I last wrote about SpecKit in December of 2025 – an eon ago it seems. Since then, there’s been some epochal changes in how we use agents to write code – including Squad and other work orchestrating fleets of agents. In all this, it’s encouraging to note that SpecKit is moving forward in maturity level as well.
Over the past few days I’ve gotten a chance to get caught up with the latest evolution of SpecKit. This very popular project has undergone a significant pivot, moving to a modular “kit” ecosystem.
For teams looking to scale AI-assisted engineering without drowning in “token burn” or architectural drift, here are the key takeaways from the latest SpecKit developments.
Extensions and Presets
SpecKit has moved away from trying to be everything to everyone in its core code. Instead, it now uses a catalog model. Two big changes here have to do with extensions and presets:
Extensions: There are now over 80 community-driven extensions. (See the full list here – it’s getting quite long!) These allow you to add new commands (like visual GUIs or deployment triggers) without bloating the core engine. One example here is AI-Driven Engineering, which has a very cool workflow very distinct from the traditional SpecKit flow:

Presets: This is perhaps the most powerful update for enterprise teams. This is the way you can adopt the SpecKit workflow to your own methodology or use your own org standards. It’s actually a fairly complex stacked override system. So just as an example – there’s one preset (Lean Workflow) that’s very light on ceremony – just 3 files needed: spec, plan, and tasks.
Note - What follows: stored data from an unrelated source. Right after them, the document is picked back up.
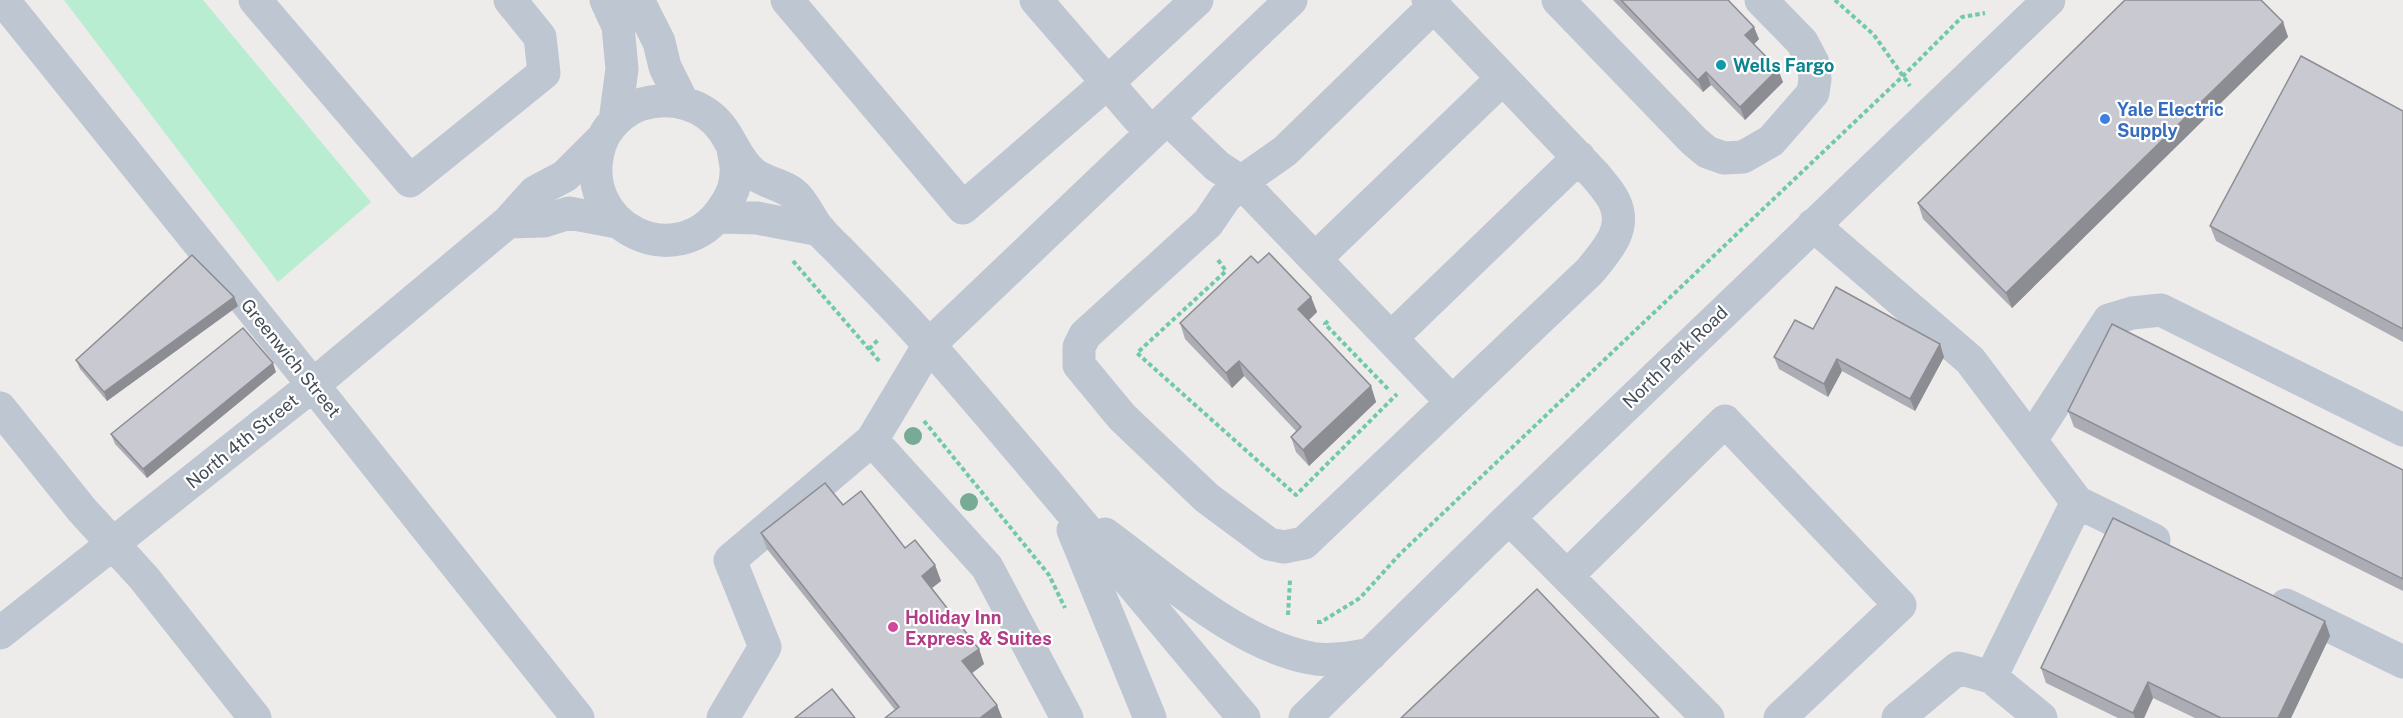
<svg xmlns="http://www.w3.org/2000/svg" width="2403" height="718" viewBox="0 0 2403 718" font-family="'Public Sans',sans-serif">
<rect width="100%" height="100%" fill="#eeebeb"/>
<path fill="#b8edd2" d="M64 0H203L371 202 278 282Z"/>
<g fill="none" stroke-linecap="round" stroke-linejoin="round">
<path stroke="#71caa7" stroke-width="4" stroke-dasharray="4.5 3" stroke-linecap="butt" d="M1835 0 1874 35 1910 86
M1218 260 1226 271 1137 353 1296 495 1397 394
M793 261 880 362
M1328 321 1325 324 1390 391
M869 349 879 339
M924 421 1049 575 1065 608
M1288 615 1290 580
M1317 622H1321L1360 598 1400 554 1903 76 1962 17 1985 13"/>
<path stroke="#bec6d1" stroke-width="33" d="M3 0 313 385 578 718
M255 0 410 181 544 73 540 37 510 0
M606 0 618 26 622 69 615 121
M638 0 659 42 665 67 682 101
M787 0 963 208 1107 83 1197 0
M1036 0 1151 133
M1558 0 1694 141 1707 152 1724 158 1743 157 1771 141 1813 93 1815 79 1813 63 1802 42 1761 0
M1434 6 1285 151 1241 182 1452 402
M1167 118 1217 166 1241 182 1225 198 1208 223 1085 335 1079 347V365L1122 417 1207 498 1269 544 1284 547 1304 543 1590 271C1606 251 1627 230 1615 203 1611 193 1602 184 1595 175L1428 0
M733 149C734 157 737 166 736 173 736 186 731 197 724 207 679 277 574 227 600 145 606 127 623 110 642 104 671 96 704 103 723 130 733 144 739 163 754 174 766 183 786 185 797 197 805 206 810 217 817 227 823 235 831 242 838 249 869 281 901 313 930 346 1037 468 1139 594 1244 718
M718 217 757 218 820 230
M508 222 544 221 569 213 617 222
M1813 225 1970 360 2077 502 1991 677 1958 668 1898 718
M1315 259 1502 79
M1391 338 1579 157
M0 408 82 510 144 578 255 718
M872 440 987 567 1067 718
M2031 440 2109 320 2132 313 2161 310 2403 430
M2077 502 2154 540
M1509 518 1708 718
M1073 530 1150 718
M1105 534C1165 578 1242 648 1316 659 1335 661 1352 658 1371 654
M1567 576 1725 421 1900 605 1780 718
M2286 605 2403 662
M0 633 313 385 508 222 535 192 565 176 602 139
M1991 677 2041 718
M723 718 765 647 730 560 872 440 929 345 1291 0
M1305 718 1509 518 2049 0"/>
</g>
<g fill="#78ab96">
<circle cx="913" cy="436" r="9"/>
<circle cx="969" cy="502" r="9"/>
</g>
<path fill="#acadb4" d="M1613 0H1728L1759 39 1754 44 1783 82 1745 120 1711 85 1703 92Z
M2283 22 2288 37 2012 308 1923 219 1918 203Z
M2403 111V342L2216 241 2210 226Z
M1258 263 1311 297 1317 312 1308 320 1371 386 1376 402 1309 466 1296 452 1291 437 1297 432 1244 376 1232 388 1185 339 1180 323Z
M234 297 238 306 107 401 80 369 76 360Z
M1813 329 1940 344 1944 357 1915 411 1842 371 1828 397 1779 369 1774 357Z
M276 372 147 478 115 444 111 434Z
M2068 411 2403 470V591L2074 427Z
M843 505 905 548 935 565 941 581 932 588 979 649 984 664 972 673 997 705 1002 718H885L895 710 767 549 761 533Z
M2325 621 2330 636 2291 718H2195L2153 698 2144 718H2118L2046 683 2041 668Z"/>
<path fill="#8c8d92" d="M2283 22 2288 37 2012 308 2006 293Z
M1754 27 1759 39 1750 48 1745 35Z
M1778 69 1783 82 1745 120 1740 107Z
M1706 72 1711 85 1703 92 1698 80Z
M234 297 238 306 107 401 104 392Z
M1311 297 1317 312 1304 325 1298 309Z
M1940 344 1944 357 1915 411 1910 399Z
M1837 359 1842 371 1828 397 1824 384Z
M1239 361 1244 376 1232 388 1226 373Z
M273 363 276 372 147 478 143 469Z
M1371 386 1376 402 1309 466 1303 450Z
M935 565 941 581 928 591 922 576Z
M2325 621 2330 636 2291 718H2278Z
M979 649 984 664 968 676 962 661Z
M2148 682 2153 698 2144 718H2135L2133 713Z
M997 705 1002 718H980Z"/>
<path fill="#c8c9d1" stroke="#8c8d92" stroke-width="1.5" d="M1621 0H1728L1754 27 1745 35 1778 69 1740 107 1706 72 1698 80Z
M2125 0H2261L2283 22 2006 293 1918 203Z
M2301 56 2403 111V329L2210 226Z
M1269 253 1311 297 1298 309 1371 386 1303 450 1291 437 1301 427 1239 361 1226 373 1180 323 1251 256 1258 263Z
M192 255 234 297 104 392 76 360Z
M1836 287 1940 344 1910 399 1837 359 1824 384 1774 357 1795 320 1813 329Z
M2112 324 2403 470V579L2068 411Z
M243 328 273 363 143 469 111 434Z
M825 483 843 505 861 491 905 548 915 540 935 565 922 576 979 649 962 661 997 705 980 718H885L899 707 761 533Z
M2113 518 2325 621 2278 718H2221L2148 682 2133 713 2041 668Z
M1537 589 1659 718H1401Z
M832 689 855 718H795Z"/>
<circle fill="#0f9aa8" stroke="#fff" stroke-width="2" cx="1721" cy="65" r="6"/>
<circle fill="#3f7fe0" stroke="#fff" stroke-width="2" cx="2105" cy="119" r="6"/>
<circle fill="#d1479c" stroke="#fff" stroke-width="2" cx="893" cy="627" r="6"/>
<g text-anchor="middle" dominant-baseline="central" stroke-width="4.5" stroke-linejoin="round" paint-order="stroke">
<g font-size="18" font-weight="bold" fill="#0d838f" stroke="#fff" text-anchor="start">
<text x="1733" y="65">Wells Fargo</text>
</g>
<g font-size="18" font-weight="bold" fill="#366cbe" stroke="#fff" text-anchor="start">
<text x="2117" y="109">Yale Electric<tspan x="2117" dy="21">Supply</tspan></text>
</g>
<g font-size="18" fill="#444c58" stroke="#fff">
<text transform="translate(1675 357) rotate(-44)">North Park Road</text>
<text transform="translate(291 358) rotate(51)">Greenwich Street</text>
<text transform="translate(242 441) rotate(-39)">North 4th Street</text>
</g>
<g font-size="18" font-weight="bold" fill="#b23c85" stroke="#fff" text-anchor="start">
<text x="905" y="617">Holiday Inn<tspan x="905" dy="21">Express &amp; Suites</tspan></text>
</g>
</g>
</svg>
But that’s just the beginning. There’s an interesting one on Accessibility, and another on Fiction Book Writing, or an enhancement to /clarify called VS Code Ask Questions. Anyway Presets look like a fantastic way to add your special spin to how SpecKit does its work.
Automating the SDD Cycle with Workflows
The introduction of Workflows transforms SpecKit from a manual CLI tool into an automated engine. Workflows chain the entire SDD cycle—from constitution to implementation—with built-in human-in-the-loop gates.
- Gated Approvals: The workflow will pause for review/approval/rejection at key milestones.
- Resumable Runs: If a process is interrupted, workflows maintain state, allowing you to resume exactly where you left off.
- Deterministic Automation: Unlike “Fleet” agents that can be unpredictable, workflows provide a step-based, procedural path that reduces unnecessary LLM hallucination.
I would say this is more for advanced / experienced teams – eliminating those gated steps might be a little jarring for some who are newer to using SpecKit / SDD.
Tools and Measuring the Cost of Quality with Token Analyzer
There’s a lot of cool SpecKit aligned content and tooling. For example there’s a visual GUI you can add:

But that’s not the best one I found. I’m working with quite a few enterprises as GitHub has made the pivot to Usage Based Billing, trying to control costs. I like this extension (?) very much – the Token Consumption Analyzer. This answers what often required lots of manual analysis – whether changing your model or prompt actually save tokens, and is it costing us in terms of quality?

Pro Tips for Better Implementation
Here are three immediate tactical shifts for your workflow:
- Stop Using Personas: Recent research suggests that telling an LLM “You are an expert architect” can actually degrade performance. It narrows the model’s focus too much. Instead, focus on the task and provide rich context.
- Manage Your MCP Servers: Tools like Azure DevOps or Figma MCP servers are great, but they add overhead to every request. Turn them off once you move from the specification phase to implementation to save on token costs.
- Positive & Negative Testing: Don’t just ask for “tests.” Explicitly require both positive and negative test cases. Also, avoid chasing fixed code coverage percentages (e.g., “must be 100%”), as the token cost to reach those final few percentage points often outweighs the value.
The Bottom Line
SpecKit is maturing into a professional-grade orchestrator that rewards context over complexity. Structured SDD can deliver working implementations even in complex existing codebases. I think the last two paragraphs of the excellent brownfield walkthrough sums it up quite nicely:
“The more interesting takeaway is the ceiling, not the floor. Even with a thin spec, a bare plan, and no analysis pass, the agents produced a running, end-to-end implementation that required only conversational follow-up to debug and verify. … For teams considering this workflow: the agents are only as good as the context you give them. Treat speckit.specify, speckit.plan, and speckit.analyze as investments, not formalities. The implementation will reflect the quality of the artifacts that precede it.”